The Sundance Film Festival has always been a great way to start the year for film buffs. And — after two years of being a completely virtual event due to the pandemic — in 2023, the festival has returned with a new hybrid format. That means there’s still an online portion, but the in-person part is back, with attendees descending on Park City, Utah, to catch movies in theaters. In the past few years, notable films like Hereditary and After Yang have made a splash at the festival, and in 2023, there will be premieres like The Pod Generation, Infinity Pool, and Cat Person (based on the New Yorker short story) to keep an eye on.
The Verge will be watching as many Sundance movies as humanly possible and bringing you the latest and most interesting developments right here.
Netflix is calling dibs on Daina Reid’s Run Rabbit Run.
The Australian psychological horror tells the story of a woman and her daughter struggling to hold onto one another after a mysterious and ominous rabbit turns up one set, and a series of strange happenings begin to tear the family apart.
Let the Sundance acquisitions begin.
The Sundance Film Festival isn’t just a great place to catch the latest indie films, it’s also where companies — include the big streaming services — go shopping for new content.
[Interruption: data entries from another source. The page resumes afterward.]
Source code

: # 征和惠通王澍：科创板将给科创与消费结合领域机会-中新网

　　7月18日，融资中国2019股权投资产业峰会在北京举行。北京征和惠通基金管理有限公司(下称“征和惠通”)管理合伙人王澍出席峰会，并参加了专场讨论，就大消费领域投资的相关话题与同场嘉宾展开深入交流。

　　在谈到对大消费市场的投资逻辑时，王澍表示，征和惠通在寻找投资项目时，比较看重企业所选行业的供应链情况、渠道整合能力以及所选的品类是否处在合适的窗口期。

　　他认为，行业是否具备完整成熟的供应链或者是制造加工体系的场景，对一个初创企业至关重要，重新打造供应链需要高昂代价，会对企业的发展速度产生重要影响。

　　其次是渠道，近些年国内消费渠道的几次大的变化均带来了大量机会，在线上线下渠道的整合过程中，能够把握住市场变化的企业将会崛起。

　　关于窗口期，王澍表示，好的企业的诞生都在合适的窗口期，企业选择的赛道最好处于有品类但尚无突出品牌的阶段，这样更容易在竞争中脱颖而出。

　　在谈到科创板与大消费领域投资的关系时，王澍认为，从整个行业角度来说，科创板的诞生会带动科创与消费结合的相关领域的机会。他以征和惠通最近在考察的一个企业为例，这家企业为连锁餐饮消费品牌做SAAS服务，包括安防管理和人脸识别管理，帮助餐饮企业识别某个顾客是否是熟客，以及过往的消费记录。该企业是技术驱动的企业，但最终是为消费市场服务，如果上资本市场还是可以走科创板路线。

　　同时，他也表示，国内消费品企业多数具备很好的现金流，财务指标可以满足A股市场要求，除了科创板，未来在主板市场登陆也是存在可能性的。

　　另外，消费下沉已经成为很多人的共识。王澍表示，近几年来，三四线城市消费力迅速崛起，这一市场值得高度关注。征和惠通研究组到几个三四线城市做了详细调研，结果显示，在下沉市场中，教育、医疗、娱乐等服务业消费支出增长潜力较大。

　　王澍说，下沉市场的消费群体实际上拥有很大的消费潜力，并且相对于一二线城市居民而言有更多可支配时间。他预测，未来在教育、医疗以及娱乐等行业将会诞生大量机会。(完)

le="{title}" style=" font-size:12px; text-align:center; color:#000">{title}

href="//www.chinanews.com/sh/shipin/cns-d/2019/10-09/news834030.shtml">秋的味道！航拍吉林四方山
This year’s edition just started, and we already have one acquisition: Amazon bought the rights to Filipino horror fairy tale In My Mother’s Skin, which is due to hit Prime Video by the end of 2023.
The 2023 Sundance Film Festival kicks off tomorrow.
And I’ll be covering it alongside my colleague Charles Pulliam-Moore, so expect plenty of reviews and thoughts over the next 10 days, as we gorge ourselves on movies. One of the premieres I’m most excited about is Birth/Rebirth, from director Laura Moss, a reimagining of Frankenstein that just got a very cool poster that has me even more intrigued.